Bioinformatic analysis of results should include comparison with known interaction databases and functional annotation clustering. Pay special attention to proteins involved in stress response pathways, particularly those related to RIM101 signaling and weak acid stress response components .

How does YGL041C expression correlate with RIM101 pathway activation under weak acid stress?

Studies suggest potential functional connections between YGL041C and the RIM101 pathway in S. cerevisiae's response to weak acid stress. To investigate this correlation, a comprehensive experimental design should include:

  • Strain preparation: Create reporter strains with fluorescent protein tags for both YGL041C and key RIM101 pathway components (RIM101, RIM8, RIM20, RIM13).

  • Stress conditions: Expose cultures to varying concentrations of propionic acid (0-150 mM) at pH 4.0, which activates specific stress responses without triggering general acid stress responses.

  • Time-course analysis: Monitor expression at defined intervals (15 min to 8 hours) using:

    • RT-qPCR for transcript levels

    • Western blotting for protein levels

    • Fluorescence microscopy for localization changes

    • Flow cytometry for population-level quantification

  • Genetic manipulations: Compare wild-type responses with:

    • ΔRIM101 strains to observe YGL041C behavior without RIM101

    • ΔYGL041C strains to observe RIM101 pathway behavior

    • Double mutants to assess potential epistasis

Data analysis should employ Pearson or Spearman correlation coefficients to quantify relationships between expression patterns. The temporal sequence of expression changes can provide insights into regulatory relationships—whether YGL041C is upstream, downstream, or parallel to RIM101 signaling.

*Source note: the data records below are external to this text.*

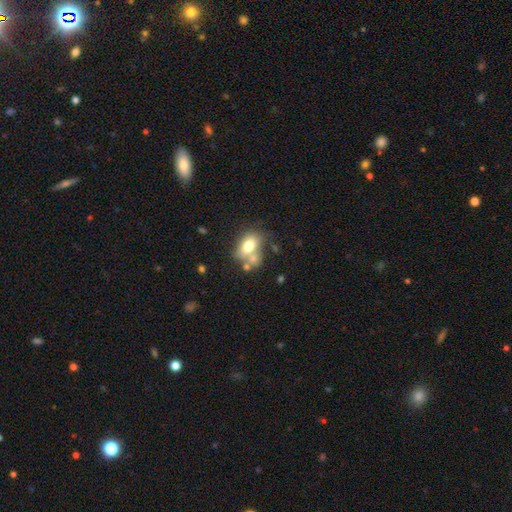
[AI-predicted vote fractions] smooth_or_featured: smooth (p=0.71) [alt: featured or disk p=0.19]
how_rounded: in between (p=0.79) [alt: round p=0.19]
merging: none (p=0.46) [alt: merger p=0.30]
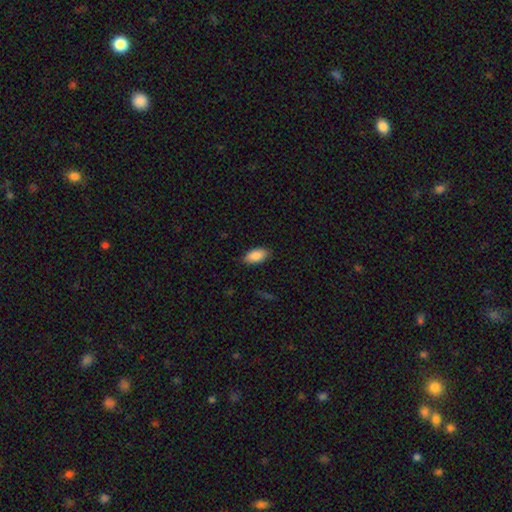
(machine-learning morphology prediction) This is clearly a smooth galaxy (87%). How rounded: clearly in between (92%). Merging: clearly none (84%).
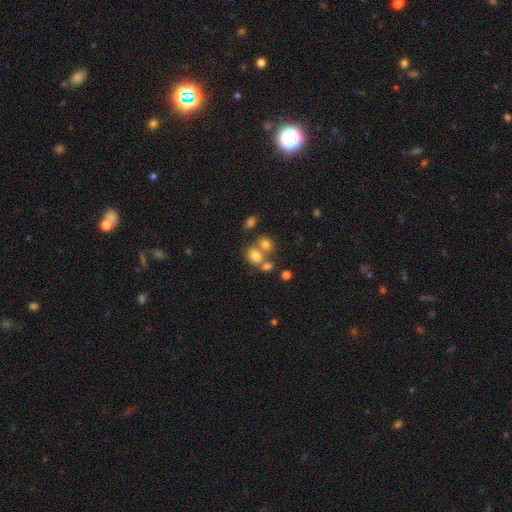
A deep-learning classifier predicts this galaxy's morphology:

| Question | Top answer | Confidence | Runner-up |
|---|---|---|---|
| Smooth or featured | smooth | 73% | star or artifact (14%) |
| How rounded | in between | 50% | round (49%) |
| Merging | none | 41% | tied: merger (41%) |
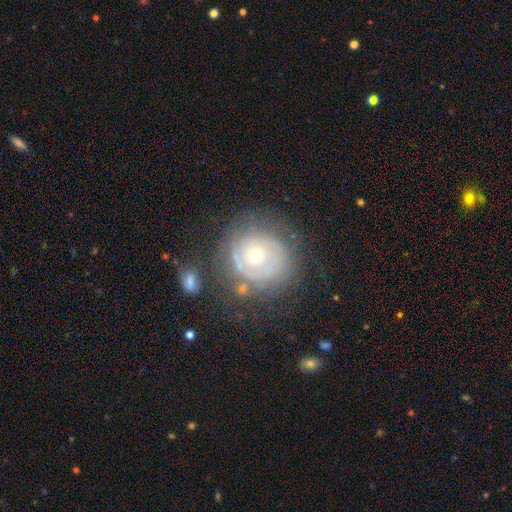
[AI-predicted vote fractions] featured or disk 70%, smooth 22%, star or artifact 9%. Down the decision tree: edge-on disk — no (97%); bar — no (84%); spiral arms — yes (79%); spiral arm count — can't tell (45%); spiral winding — tight (76%); bulge size — small (59%); merging — none (67%).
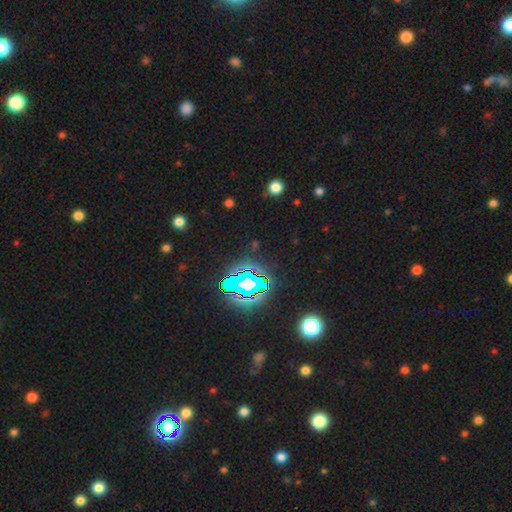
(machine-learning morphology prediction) Smooth or featured: star or artifact — 81% (smooth — 11%)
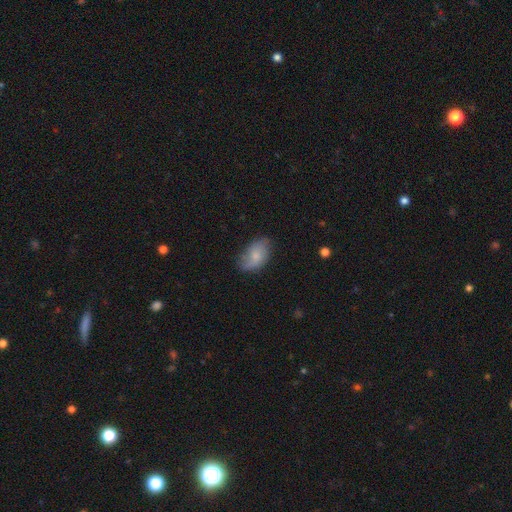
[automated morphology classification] A smooth galaxy with no disk features (67%) that is in between round and cigar-shaped (91%). Merging: none (67%).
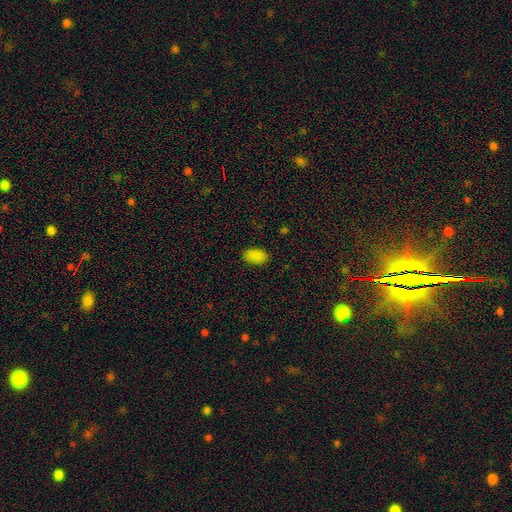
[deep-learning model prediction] Q: Smooth or featured?
A: smooth (87%); runner-up: star or artifact (10%)
Q: How rounded?
A: in between (93%); runner-up: round (6%)
Q: Merging?
A: none (85%); runner-up: minor disturbance (11%)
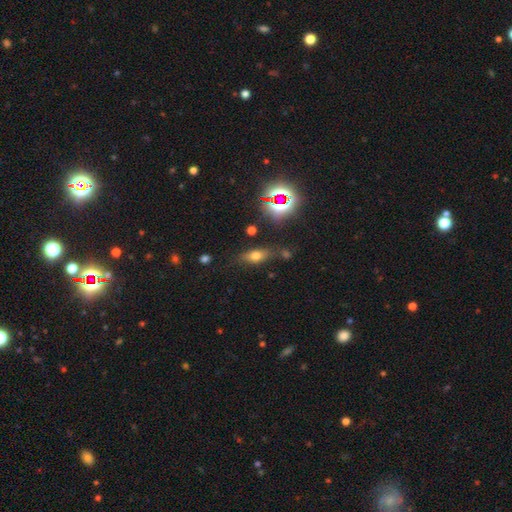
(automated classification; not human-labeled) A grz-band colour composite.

Research indicates the RIM101 pathway is required for maximal tolerance to weak acid-induced stress at pH 4.0, and may regulate several previously unidentified target genes, potentially including YGL041C. The pathway appears to be important for counteracting propionic acid-induced cytosolic acidification and for proper vacuolar acidification and cell wall structure .

What computational approaches can predict structural and functional features of YGL041C?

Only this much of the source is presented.